İsrail anlaşması geliyor Meclis'e. Meşhur fıkra var ya, 'Biz bu işi niye yedik' diye. Niye bu hale getirdiniz? 20 milyon dolara Türkiye'nin itibarı satıldı. İnsanlarımız öldürüldü. Hiçbir şey elde etmedik. Esip gürlüyorlardı. İsrail ile ilişkiler düzelsin ama yahu her gelenin tokat attığı bir ülke olmamalı Türkiye.

"ÖNLEMİ İÇİŞLERİ BAKANLIĞI ALACAK"

(FETÖ'nün suikast girişimlerinde bulunabileceği söyleniyor. Önlem alıyor musunuz?) Dikkatli olmamız gerektiği söylendi. Alacağımız önlem ne olacak? Önlemi İçişleri Bakanlığı alacak. Müsteşar aradı, önlemleri artırdıklarını söyledi. Bize ya da diğer siyasilere yönelik Türkiye'yi karıştırmak için, farklı atmosfer yaratmak için terör örgütleri böyle bir şey yapabilirler. Siyasetçi olarak bizim yapacağımız fazla birşey yok. Elimizde istihbarat yok.

"HÜKÜMET SÖZ VERDİ"

(TSK'nın yeniden yapılandırılması, kuvvet komutanlıklarının Milli Savunma Bakanlığı'na bağlanması, emir komuta zincirindeki değişikliklere ilişkin düzenlemeleri Anayasa Mahkemesi'ne götürmeyi düşünüyor musunuz?) TSK ile ilgili düzenleme doğru değil. Uzun yıllar bürokraside çalışan birisiyim. Bir genel müdür düşünün; üç ayrı yerden talimat alıyor. Müsteşardan, bakandan, başbakandan. Üçü de diyor ki, 'Benim dediğimi yapacaksın'. Bu genel müdür hiçbir iş yapamaz. Askerde emir komuta temel kuraldır. Siz orayı tamamen dinamitliyorsunuz. Bunu yaptığınız andan itibaren orduyu tamamen çökertirsiniz. Biz bunu söyledik. Şu olabilir, 'Biz bunu bu dönem yani 3 ay için yaptık, bunu yaparken haklı gerekçelerimiz var' derlerse bunu anlarım.

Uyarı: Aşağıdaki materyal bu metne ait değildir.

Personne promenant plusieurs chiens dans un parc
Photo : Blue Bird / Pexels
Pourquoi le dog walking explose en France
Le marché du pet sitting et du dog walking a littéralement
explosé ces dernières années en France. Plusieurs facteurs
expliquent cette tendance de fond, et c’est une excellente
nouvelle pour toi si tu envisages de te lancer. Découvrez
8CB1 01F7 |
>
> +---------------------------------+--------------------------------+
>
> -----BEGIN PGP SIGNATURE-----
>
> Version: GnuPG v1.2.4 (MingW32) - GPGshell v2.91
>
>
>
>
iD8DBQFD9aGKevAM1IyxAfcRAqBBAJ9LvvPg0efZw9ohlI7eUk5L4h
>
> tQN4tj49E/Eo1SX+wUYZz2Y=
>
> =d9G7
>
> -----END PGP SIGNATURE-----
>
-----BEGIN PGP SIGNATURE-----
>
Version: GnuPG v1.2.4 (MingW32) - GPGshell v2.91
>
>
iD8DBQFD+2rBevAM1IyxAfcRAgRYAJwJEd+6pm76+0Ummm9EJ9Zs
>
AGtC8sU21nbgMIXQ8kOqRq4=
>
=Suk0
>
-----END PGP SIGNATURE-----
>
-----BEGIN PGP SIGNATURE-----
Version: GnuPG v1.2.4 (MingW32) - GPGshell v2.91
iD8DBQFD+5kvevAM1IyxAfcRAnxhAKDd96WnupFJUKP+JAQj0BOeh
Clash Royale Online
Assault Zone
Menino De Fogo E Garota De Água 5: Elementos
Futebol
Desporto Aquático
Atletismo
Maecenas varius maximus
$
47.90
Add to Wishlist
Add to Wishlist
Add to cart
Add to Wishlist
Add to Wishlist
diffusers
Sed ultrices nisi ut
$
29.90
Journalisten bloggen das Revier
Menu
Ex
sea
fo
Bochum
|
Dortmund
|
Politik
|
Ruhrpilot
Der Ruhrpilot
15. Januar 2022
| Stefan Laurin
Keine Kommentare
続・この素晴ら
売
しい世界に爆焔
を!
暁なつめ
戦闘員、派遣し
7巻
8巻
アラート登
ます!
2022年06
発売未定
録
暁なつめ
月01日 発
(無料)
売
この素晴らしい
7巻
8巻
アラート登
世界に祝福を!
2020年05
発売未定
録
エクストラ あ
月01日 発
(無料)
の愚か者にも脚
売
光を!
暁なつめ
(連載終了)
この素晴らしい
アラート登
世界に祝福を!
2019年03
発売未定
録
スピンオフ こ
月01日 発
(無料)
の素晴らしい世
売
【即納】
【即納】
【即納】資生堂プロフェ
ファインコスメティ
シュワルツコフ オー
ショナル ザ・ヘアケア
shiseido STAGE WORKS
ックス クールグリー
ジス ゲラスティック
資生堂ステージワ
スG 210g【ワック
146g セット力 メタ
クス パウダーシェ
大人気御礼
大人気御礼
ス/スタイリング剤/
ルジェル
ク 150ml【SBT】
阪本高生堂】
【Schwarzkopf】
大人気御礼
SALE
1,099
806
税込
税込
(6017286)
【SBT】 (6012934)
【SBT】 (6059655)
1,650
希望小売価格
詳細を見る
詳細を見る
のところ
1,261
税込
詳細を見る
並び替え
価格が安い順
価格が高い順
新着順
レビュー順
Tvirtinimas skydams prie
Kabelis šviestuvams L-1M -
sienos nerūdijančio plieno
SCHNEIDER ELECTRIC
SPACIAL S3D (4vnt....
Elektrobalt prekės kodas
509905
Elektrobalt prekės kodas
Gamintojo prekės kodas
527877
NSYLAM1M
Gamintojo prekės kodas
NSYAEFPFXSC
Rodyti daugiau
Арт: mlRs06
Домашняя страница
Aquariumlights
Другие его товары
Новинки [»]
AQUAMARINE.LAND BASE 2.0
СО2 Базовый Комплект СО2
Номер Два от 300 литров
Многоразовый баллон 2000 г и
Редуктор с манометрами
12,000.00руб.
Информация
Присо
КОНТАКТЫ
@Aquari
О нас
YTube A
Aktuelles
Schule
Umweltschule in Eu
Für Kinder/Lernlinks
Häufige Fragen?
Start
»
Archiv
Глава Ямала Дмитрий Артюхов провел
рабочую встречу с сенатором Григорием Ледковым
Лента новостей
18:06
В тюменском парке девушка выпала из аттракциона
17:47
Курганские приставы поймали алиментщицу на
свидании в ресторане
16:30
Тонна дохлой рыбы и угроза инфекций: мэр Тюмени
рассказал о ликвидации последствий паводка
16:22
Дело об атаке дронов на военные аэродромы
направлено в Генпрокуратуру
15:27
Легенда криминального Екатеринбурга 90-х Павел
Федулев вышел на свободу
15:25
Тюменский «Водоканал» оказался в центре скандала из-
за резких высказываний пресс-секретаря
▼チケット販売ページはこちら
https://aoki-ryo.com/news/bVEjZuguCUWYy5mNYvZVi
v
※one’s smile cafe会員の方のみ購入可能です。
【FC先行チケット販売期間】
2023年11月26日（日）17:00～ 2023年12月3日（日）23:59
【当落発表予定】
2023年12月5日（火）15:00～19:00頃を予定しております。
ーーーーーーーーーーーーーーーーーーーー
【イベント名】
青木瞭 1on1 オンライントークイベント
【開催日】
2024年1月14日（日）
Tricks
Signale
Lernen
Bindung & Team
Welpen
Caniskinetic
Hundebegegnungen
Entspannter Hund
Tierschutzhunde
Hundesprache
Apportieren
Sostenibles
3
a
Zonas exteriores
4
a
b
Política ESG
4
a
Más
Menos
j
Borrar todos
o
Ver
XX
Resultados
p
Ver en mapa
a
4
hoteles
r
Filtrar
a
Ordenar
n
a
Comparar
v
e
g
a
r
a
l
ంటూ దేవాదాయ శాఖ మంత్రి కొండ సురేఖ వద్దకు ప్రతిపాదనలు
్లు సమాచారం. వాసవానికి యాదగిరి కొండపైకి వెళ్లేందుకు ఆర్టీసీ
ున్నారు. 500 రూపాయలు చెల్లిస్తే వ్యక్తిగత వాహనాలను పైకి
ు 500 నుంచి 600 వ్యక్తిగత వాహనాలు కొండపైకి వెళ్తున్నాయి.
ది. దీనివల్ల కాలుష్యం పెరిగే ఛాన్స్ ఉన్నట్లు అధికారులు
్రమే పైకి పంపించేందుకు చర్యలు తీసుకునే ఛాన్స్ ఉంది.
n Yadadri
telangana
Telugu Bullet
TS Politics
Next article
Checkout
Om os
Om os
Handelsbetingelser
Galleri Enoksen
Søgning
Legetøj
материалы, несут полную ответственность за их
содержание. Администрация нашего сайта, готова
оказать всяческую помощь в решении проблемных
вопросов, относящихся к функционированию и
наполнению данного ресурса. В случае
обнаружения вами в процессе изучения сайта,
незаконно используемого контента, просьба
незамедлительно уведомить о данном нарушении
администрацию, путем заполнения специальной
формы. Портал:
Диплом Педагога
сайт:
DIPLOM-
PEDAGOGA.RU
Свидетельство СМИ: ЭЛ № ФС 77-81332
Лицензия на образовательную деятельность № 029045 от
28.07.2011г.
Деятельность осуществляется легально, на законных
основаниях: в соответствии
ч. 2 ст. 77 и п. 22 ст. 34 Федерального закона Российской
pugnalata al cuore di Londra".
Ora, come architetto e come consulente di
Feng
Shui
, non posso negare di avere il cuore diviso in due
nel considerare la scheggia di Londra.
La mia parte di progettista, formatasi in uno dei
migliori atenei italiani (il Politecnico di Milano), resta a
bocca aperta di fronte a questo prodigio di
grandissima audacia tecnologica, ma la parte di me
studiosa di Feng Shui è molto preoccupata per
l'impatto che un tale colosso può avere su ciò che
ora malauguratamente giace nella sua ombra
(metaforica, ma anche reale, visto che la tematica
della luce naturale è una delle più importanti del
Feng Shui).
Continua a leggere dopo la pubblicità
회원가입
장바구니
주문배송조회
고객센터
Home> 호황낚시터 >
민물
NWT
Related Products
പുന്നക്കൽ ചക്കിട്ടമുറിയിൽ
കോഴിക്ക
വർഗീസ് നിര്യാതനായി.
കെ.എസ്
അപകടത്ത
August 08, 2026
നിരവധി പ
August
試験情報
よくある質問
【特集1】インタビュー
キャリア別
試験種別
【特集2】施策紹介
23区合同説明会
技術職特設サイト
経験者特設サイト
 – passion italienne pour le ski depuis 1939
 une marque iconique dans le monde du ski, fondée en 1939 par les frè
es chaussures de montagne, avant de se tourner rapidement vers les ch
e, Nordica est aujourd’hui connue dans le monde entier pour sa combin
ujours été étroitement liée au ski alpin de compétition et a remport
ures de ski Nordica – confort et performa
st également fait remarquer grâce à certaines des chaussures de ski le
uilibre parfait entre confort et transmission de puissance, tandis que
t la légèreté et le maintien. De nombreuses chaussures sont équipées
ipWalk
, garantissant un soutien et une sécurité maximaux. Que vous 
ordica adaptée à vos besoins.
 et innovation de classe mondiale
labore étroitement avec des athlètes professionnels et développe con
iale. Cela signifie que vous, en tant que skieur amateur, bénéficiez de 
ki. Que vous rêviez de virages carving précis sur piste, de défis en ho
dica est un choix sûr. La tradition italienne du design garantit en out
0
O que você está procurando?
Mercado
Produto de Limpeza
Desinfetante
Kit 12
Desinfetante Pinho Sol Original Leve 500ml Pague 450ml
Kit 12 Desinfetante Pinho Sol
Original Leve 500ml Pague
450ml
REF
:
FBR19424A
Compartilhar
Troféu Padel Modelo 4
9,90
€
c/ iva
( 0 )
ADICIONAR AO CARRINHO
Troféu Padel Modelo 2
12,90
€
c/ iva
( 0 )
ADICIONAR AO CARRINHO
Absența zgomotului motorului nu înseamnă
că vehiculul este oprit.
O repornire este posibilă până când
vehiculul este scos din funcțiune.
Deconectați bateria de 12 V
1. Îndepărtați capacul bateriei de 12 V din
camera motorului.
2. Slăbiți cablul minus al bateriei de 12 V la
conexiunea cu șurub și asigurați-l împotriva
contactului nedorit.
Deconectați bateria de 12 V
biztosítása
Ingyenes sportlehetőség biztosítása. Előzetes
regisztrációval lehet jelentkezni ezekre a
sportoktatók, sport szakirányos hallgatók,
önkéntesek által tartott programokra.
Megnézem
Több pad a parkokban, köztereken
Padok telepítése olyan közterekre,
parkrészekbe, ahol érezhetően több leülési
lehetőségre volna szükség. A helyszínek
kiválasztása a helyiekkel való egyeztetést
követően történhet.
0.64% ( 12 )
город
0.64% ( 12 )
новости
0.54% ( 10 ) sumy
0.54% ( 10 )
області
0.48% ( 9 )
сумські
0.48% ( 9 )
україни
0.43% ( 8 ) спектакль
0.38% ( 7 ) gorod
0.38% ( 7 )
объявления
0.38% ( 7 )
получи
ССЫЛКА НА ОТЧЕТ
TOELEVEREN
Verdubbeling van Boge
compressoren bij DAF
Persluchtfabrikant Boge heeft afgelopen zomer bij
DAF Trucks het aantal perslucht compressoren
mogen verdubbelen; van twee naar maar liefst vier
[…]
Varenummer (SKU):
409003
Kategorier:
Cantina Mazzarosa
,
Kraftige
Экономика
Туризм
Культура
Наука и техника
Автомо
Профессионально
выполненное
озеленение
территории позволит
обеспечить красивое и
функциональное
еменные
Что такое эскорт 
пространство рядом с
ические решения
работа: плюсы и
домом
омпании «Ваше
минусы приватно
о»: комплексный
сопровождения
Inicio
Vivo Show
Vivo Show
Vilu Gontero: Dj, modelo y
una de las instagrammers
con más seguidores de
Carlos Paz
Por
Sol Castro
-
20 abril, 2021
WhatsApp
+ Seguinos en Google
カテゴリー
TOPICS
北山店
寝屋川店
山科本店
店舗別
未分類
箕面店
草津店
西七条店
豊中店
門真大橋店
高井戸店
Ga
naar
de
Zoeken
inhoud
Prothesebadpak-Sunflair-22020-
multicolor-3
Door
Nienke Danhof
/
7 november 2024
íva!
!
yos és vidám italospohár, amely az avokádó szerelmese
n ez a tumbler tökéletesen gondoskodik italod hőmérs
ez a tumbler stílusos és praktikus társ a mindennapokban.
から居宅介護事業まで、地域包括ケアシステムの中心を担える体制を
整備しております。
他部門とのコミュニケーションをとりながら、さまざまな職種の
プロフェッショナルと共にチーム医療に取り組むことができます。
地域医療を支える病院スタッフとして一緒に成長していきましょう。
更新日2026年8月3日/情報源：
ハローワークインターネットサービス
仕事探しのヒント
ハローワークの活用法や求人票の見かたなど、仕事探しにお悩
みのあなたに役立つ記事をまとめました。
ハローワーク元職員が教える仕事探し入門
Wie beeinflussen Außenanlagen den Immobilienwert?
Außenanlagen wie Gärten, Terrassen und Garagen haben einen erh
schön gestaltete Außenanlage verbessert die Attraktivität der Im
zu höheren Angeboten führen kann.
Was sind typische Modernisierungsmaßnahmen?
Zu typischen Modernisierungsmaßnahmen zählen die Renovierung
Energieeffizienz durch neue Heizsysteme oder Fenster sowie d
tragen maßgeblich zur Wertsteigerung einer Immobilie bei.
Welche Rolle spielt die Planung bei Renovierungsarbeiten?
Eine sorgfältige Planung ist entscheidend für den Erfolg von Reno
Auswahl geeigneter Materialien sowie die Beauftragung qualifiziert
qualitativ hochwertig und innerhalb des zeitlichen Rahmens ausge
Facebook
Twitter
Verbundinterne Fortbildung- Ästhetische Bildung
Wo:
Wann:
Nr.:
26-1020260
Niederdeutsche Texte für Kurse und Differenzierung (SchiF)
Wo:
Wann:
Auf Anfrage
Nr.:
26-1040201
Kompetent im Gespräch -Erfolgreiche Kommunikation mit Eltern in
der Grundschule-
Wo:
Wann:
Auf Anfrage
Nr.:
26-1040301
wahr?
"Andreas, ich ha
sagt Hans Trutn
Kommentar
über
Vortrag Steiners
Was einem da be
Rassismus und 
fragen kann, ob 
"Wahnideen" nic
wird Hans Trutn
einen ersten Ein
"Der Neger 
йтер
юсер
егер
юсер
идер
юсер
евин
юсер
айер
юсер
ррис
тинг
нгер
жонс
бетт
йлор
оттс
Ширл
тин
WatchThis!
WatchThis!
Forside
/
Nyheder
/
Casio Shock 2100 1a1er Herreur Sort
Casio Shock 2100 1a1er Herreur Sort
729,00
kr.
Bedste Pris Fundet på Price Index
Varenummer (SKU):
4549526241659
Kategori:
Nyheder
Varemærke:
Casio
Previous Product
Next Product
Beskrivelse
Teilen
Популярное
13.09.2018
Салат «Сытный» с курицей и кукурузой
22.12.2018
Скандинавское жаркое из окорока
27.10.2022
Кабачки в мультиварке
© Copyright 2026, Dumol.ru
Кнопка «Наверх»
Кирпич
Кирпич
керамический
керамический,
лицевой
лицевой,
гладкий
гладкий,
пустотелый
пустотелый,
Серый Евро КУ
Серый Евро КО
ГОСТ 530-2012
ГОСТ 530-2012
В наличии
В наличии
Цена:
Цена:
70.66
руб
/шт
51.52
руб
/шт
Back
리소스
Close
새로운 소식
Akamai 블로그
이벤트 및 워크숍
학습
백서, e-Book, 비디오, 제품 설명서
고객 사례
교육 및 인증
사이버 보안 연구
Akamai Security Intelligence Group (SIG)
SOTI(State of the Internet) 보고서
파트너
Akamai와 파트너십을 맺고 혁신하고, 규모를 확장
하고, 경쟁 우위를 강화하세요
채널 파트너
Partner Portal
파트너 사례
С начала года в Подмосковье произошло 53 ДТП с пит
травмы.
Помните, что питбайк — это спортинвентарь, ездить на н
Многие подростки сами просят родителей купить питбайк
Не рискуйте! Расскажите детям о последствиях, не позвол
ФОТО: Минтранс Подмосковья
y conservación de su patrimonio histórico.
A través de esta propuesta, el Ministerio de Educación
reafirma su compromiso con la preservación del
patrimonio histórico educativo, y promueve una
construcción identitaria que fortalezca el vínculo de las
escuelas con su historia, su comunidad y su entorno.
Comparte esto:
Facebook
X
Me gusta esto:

KHK'ya bakıyoruz, OHAL süresince geçerlidir demiyor. OHAL sonrasını da kapsıyor. Bu, Anayasa'ya aykırıdır. Hükümet bu konuyu parlamentoda OHAL süresi içinde çözeceklerine dair bize söz verdi. 'Oturup parlamentoda görüşüp tartışacağız ve çözeceğiz' dediler. Çözmezlerse evet bunu Anayasa Mahkemesi'ne götüreceğiz. Sonuçta hukuka aykırı bir düzenlemeyi Anayasa Mahkemesi'ne götürmeyeceğiz dersek doğru olmaz. Hükümet söz verdi, düzelteceğiz dedi. 60 gün süremiz var zaten. Hükümet söz veriyor, 'Hayır, biz senin sözünü dinlemiyoruz' dersek doğru olmaz. Yaratılan atmosferi bozmak istemiyoruz. Hükümet diyor ki, 'Böyle bir süre içinde buna ihtiyacın var, FETÖ ile mücadele etmem lazım'. Biz de diyoruz ki, 'Mücadele et kardeşim, senin önüne özel bir engel çıkarmıyoruz, hukukun üstünlüğü içinde ne gerekiyorsa yap' diyoruz. 'Ben bunu yaptım, parlamentoya sevk ettim ve süratli bir biçimde düzenleyeceğim, bunları dikkate alacağım' diyorlar. Sayın Başbakan'ın böyle açıklamaları da oldu. Biz de diyoruz ki, 'Düzeltiyorsanız bir mesele yok zaten.'

"MECLİS KAPANMAMALI"

OHAL döneminde Meclis'in kapatılmasını çok doğru bulmuyoruz. OHAL ile ilgili KHK'ların ivedilikle görüşülmesini istiyoruz. Biz buna uygun çalışmalarımızı başlattık. Doğrusu nedir konusunda çalışma yaptık. Emekli askerleri davet ettik. Anayasa hocalarını çağırdık."